By Richard Black
Environment correspondent, BBC News website
The High-Level Panel on United Nations Reform will propose that the UN becomes a tighter and simpler body, according to a draft of the final report.
Streamlining humanitarian aid is a key recommendation
The panel says UN programmes are often "fragmented and weak", and it has too little power to enforce its plans in areas such as the environment.
The panel says agencies which reform should be rewarded with secure and sustained funding.
The report will be formally unveiled in New York on Thursday.
Convened by UN Secretary General Kofi Annan after last year's World Summit, the High-Level Panel of 15 people included such political luminaries as Pakistan's Prime Minister Shaukat Aziz, his Mozambique counterpart Luisa Diogo, and UK Chancellor of the Exchequer Gordon Brown.
They have spent six months preparing the report.
According to the final draft, seen by the BBC, they have concluded that the UN is crucial to achieving the Millennium Goals, the set of targets for improvements in health, education and living standards agreed in 2000.
They describe the UN as "an indispensable force in our time of many global challenges.
"It has defined the global agenda and it is a crucial player in moving development forward, responding rapidly to humanitarian disaster and mobilising international action for the protection of the environment," the report continues.
But question marks remain over the organisation's effectiveness, the panel says.
Across the range of UN activities they see streamlining, coordination and management reform as key goals. Recommendations include:
- putting operations in countries under a single umbrella with overall responsibility for delivery
- enhancing environment protection under stronger leadership from the United Nations Environment Programme (Unep)
- better funding and co-ordination of humanitarian aid
- full funding of the Central Emergency Response Fund
- donors to commit more aid through UN programmes and less to their own "pet projects"
- ongoing reform of business practices under the Secretary-General's direction
- secure long-term funding for agencies which meet reform goals
"The report recognises that the UN has outgrown its original structure, and has gone a long way to propose solutions to address these problems," said Felix Dodds of Stakeholder Forum for a Sustainable Future, an NGO which has been running a dialogue on UN reform.
"Its recommendations have fallen short, however, in the areas of the environment and strengthening the sustainable development system," he told the BBC News website.
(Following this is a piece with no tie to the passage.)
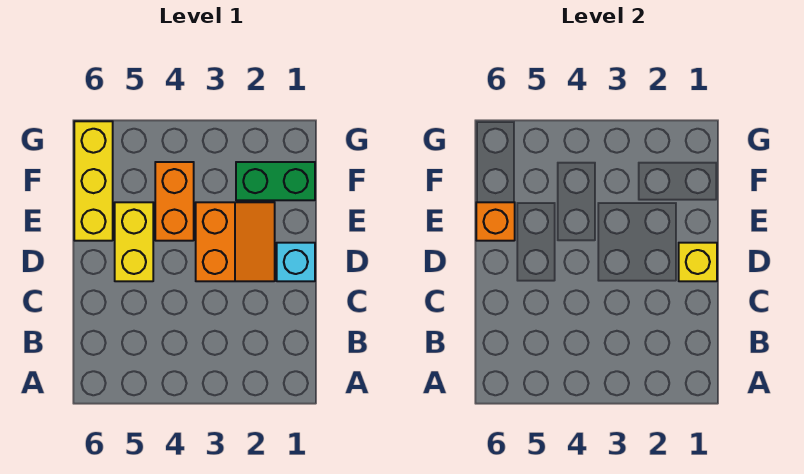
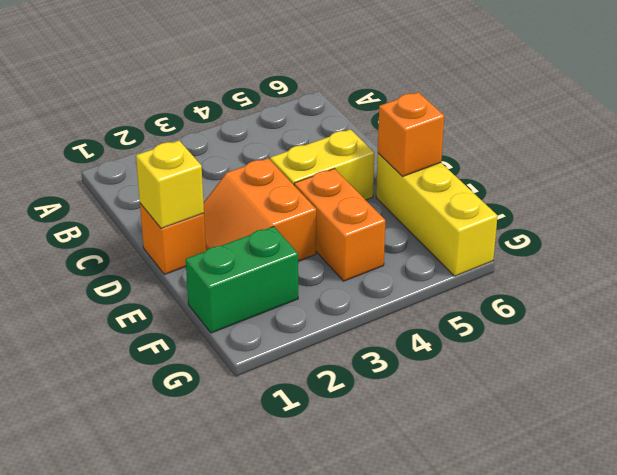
cyan 1x1 brick [277,243,315,281] -> orange 1x1 brick [140,203,206,274]
yellow 1x2 brick [115,202,153,281] -> yellow 1x2 brick turned to [270,129,374,200]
The panel found that meetings surrounding its three major environmental conventions, on climate change, biodiversity and desertification, totalled 230 days a year, putting a major strain on resources of poorer countries.
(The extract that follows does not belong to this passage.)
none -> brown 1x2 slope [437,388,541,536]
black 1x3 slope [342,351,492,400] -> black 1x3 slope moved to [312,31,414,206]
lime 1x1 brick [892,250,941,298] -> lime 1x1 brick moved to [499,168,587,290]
Stronger cooperation, higher efficiency and a stronger funding system are advocated, but it has not accepted the need put forward by some conservation groups for a wholesale upgrading of global environmental governance, replacing Unep with a body equal in power to the World Trade Organization.
Nicola Reindorp, head of the New York office of the charity Oxfam International, also welcomed the report while agreeing it could have gone further.
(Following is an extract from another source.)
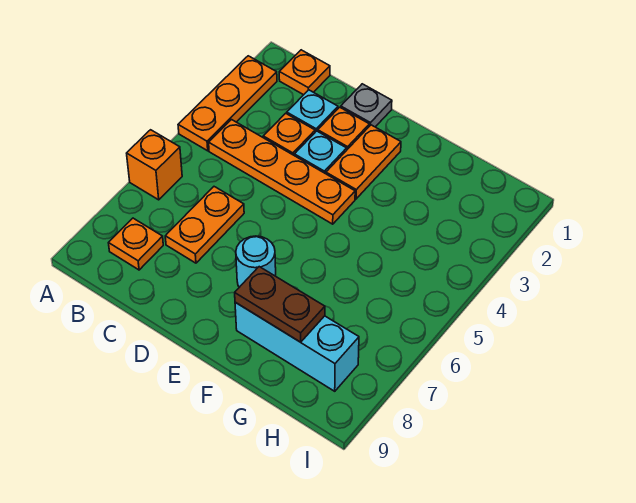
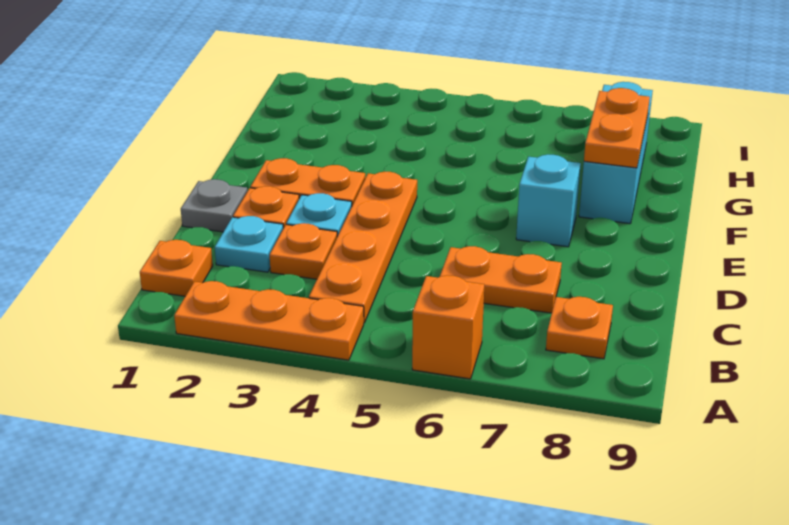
cyan 1x1 round brick [236,236,276,287] -> cyan 1x1 brick [516,154,581,247]
brown 1x2 plate [235,267,325,342] -> orange 1x2 plate [584,88,650,168]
"Overall we would agree with much of the analysis and recommendations," she said, "although I think it's fair to say that in efforts to bring consensus the panel has pulled its punches.
"Where we really salute its findings is in its emphasis on funding, in particular full funding of the Central Emergency Response Fund with new money."
The fund, launched during last year's World Summit, aims to create a pool of $500m in ready money allowing a quick response to natural disasters; but only half of the money has so far arrived.
The full report will be unveiled to the UN on Thursday morning in New York, with public access later in the day.